Words are powerful. Every word is an abstraction, for example when you say a word dog people think of an idea of a dog, not necessarily any particular dog. Like words in a book, each program is described using abstractions. Natural language writer often assumes that the reader is already familiar with the used vocabulary or can infer the meaning through the context, where as in programming the author needs to explicitly define the meaning behind each words. The program code does not give the author much artistic freedom for interpretations or ambiguities, the system crashes if it is unable to follow the plot or track the involved subjects correctly. Dynamically typed and interpreted programming languages are often closer to natural languages and offer more expressive freedom for the authors than computationally faster, statistically typed and compiled languages.
Defining an abstraction is like writing a poem. Each abstraction tries to capture one concept or behavior similarly as a poem tries capture the essence of one feeling or a thought. Like in poems, a good abstraction is as concise as possible without making compromises to the original idea. An abstraction that tries to capture multiple responsibilities is hard to follow and maintain, similarly as words with ambiguous and hidden meanings are easily misunderstood by the participants. Like in writing, the more familiar metaphors you find for representing your abstractions, the more readable and self-explanatory your code will be.
Right abstractions are highly dependent on the problem domain. Good writing skills do not get you very far without solid understanding of the subject area you should be writing about. Big software companies often underestimate the importance of domain knowledge and end up hiring and subcontracting developers who lack understanding of the functionality they have been hired to improve. In addition to experience, finding right abstractions for the job requires active thinking. Every new abstraction adds to the overall complexity of the program, so it’s important that you understand what abstractions are really critical for implementing the program.
A program is a very special kind of book. Traditional books can be read linearly from cover to cover, whereas code execution jumps between lines and chapters circularly based on the user input and changes in the environment the program is being run. In a way program is a book that is being read over and over again in a varying order. Writing new software is even more challenging than writing a book, because most software is simultaneously co-written by multiple authors, making it harder to achieve good cohesion and to make sure the common story and all the side plots won’t end up skewed and misrepresented when the changes are applied. This makes writing software largely a communication game between the authors. When the communication fails, manual and automatic verification tests are needed for shielding the program correctness from human mistakes.
Variations in the program behavior are called side effects. Side effects are a major cause of headache and quality problems in software development. Getting a program swarming with side effects to behave correctly is really difficult job. It is like living with an alcoholic dad suffering from mental problems, you never know what kind of mess he gets the whole family in. You should try to keep the number of program states at minimum and make the states you absolutely can’t live without explicit so they are easier to track and validate.

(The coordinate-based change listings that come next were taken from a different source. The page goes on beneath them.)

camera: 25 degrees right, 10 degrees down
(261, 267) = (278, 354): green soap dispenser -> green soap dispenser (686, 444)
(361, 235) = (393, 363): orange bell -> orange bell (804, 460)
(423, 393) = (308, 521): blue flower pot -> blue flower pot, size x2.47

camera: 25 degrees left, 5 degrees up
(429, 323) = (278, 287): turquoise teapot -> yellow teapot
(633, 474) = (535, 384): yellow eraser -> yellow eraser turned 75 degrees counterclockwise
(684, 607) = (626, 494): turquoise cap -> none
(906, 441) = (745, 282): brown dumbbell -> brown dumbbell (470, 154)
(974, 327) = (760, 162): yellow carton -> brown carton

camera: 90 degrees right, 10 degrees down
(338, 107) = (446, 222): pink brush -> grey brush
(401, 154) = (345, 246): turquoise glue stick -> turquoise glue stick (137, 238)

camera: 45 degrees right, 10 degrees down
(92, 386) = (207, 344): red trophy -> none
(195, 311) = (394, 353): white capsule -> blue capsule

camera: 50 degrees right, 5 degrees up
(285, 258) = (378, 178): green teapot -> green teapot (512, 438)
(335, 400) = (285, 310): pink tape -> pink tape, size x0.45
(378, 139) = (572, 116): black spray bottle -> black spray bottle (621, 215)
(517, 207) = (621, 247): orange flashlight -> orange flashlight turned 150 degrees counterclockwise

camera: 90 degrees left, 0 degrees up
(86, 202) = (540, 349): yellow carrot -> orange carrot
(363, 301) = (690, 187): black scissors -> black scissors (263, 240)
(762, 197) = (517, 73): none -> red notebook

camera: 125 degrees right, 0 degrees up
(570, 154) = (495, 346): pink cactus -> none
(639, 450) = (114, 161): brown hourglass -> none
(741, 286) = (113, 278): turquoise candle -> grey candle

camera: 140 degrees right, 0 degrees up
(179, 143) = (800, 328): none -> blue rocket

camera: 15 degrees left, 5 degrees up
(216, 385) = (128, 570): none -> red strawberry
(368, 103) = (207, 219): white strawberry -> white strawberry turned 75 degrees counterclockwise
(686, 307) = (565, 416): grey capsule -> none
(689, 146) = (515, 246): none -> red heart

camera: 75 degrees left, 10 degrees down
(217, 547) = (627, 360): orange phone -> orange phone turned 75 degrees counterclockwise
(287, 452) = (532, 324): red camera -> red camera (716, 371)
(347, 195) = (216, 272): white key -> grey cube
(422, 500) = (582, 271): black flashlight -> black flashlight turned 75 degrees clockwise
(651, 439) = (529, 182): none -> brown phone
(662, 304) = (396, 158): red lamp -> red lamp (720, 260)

A programmer can utilize programs written by other authors. Programs used by other programs are normally referred to as libraries. Each library provides a set of ready-made abstractions that can be used for writing solutions in a particular problem domain. Including a new library is like going to a school and learning a new skill that you can apply from now on. Using existing software libraries can speed up the development time considerably, but it also makes you dependent on the work and services of others. When problems arise it’s far more difficult to fix flaws in external libraries than in your own code.
A programmer includes libraries to the program similarly how a researcher makes citations to existing publications and uses the abstractions defined in the publications as words to define her own theories. Like researchers, professional programmers should be aware of the important software libraries in their field and be able to apply them flexibly when solving problems. Releasing your program under open source license contributes the program to the knowledge base of the whole industry similarly to how scientific publications contribute to the knowledge base of the entire field.
Powerful and accurate abstractions are critical tools for obtaining correct program behavior. With the right abstractions you can describe the program behavior more simply and concisely. A simple and concise program is easier to change and maintain, which is important as the ability to make rapid changes to a product gives any team a serious competitive advantage.